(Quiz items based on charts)

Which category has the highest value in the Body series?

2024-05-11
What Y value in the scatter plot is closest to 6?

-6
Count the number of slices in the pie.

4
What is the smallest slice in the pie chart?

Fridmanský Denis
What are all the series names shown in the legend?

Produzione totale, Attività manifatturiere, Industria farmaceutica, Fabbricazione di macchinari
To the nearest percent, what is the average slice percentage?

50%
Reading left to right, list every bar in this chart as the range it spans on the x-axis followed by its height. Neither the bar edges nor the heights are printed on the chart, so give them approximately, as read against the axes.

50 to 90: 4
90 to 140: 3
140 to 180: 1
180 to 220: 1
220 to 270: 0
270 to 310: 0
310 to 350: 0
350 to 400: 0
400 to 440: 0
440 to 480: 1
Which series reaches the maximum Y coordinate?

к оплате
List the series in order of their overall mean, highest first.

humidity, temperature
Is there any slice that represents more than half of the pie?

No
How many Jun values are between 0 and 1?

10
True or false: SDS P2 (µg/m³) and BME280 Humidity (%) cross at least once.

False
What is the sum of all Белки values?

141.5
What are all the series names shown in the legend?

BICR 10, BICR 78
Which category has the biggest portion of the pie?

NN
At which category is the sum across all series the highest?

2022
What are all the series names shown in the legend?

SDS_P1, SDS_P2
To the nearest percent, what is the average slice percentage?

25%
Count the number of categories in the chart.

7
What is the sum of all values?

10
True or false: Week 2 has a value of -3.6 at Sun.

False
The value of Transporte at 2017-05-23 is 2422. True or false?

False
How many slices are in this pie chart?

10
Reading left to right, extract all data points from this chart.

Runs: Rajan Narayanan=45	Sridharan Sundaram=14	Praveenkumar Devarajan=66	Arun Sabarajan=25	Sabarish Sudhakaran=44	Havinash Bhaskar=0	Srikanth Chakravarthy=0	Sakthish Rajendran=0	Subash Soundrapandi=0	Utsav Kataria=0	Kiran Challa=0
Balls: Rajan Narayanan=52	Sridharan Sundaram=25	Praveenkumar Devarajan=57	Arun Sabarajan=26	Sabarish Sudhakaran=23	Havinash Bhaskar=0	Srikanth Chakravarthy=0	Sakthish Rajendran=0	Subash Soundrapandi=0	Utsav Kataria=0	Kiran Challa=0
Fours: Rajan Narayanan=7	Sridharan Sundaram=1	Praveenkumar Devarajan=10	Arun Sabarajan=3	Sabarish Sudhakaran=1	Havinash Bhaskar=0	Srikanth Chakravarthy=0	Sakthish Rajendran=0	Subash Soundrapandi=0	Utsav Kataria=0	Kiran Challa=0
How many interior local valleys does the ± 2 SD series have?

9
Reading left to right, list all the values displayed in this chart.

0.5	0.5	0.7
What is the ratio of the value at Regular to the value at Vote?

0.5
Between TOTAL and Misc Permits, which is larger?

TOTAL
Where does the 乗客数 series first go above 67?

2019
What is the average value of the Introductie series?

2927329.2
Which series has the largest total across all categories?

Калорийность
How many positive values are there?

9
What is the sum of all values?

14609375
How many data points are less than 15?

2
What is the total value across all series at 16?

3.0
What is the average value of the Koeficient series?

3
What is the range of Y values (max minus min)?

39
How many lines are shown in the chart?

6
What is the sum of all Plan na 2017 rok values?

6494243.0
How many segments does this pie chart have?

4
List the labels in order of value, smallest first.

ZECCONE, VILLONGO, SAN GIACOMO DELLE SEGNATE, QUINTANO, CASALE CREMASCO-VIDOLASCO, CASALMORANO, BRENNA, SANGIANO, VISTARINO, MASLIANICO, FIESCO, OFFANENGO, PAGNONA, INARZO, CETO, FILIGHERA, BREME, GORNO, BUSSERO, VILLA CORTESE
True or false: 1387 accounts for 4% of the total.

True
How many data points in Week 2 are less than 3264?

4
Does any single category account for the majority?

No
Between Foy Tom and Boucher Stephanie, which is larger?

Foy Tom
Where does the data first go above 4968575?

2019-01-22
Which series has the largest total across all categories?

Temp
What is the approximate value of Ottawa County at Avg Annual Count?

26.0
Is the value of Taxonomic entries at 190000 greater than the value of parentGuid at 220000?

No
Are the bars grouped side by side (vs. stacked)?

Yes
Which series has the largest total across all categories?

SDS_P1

* What to produce: Which lines in the records above contain the word "have"? Find each one and copy it in full, treating uppercase and lowercase as different.

* Solution to the problem:
How many interior local valleys does the ± 2 SD series have?
How many segments does this pie chart have?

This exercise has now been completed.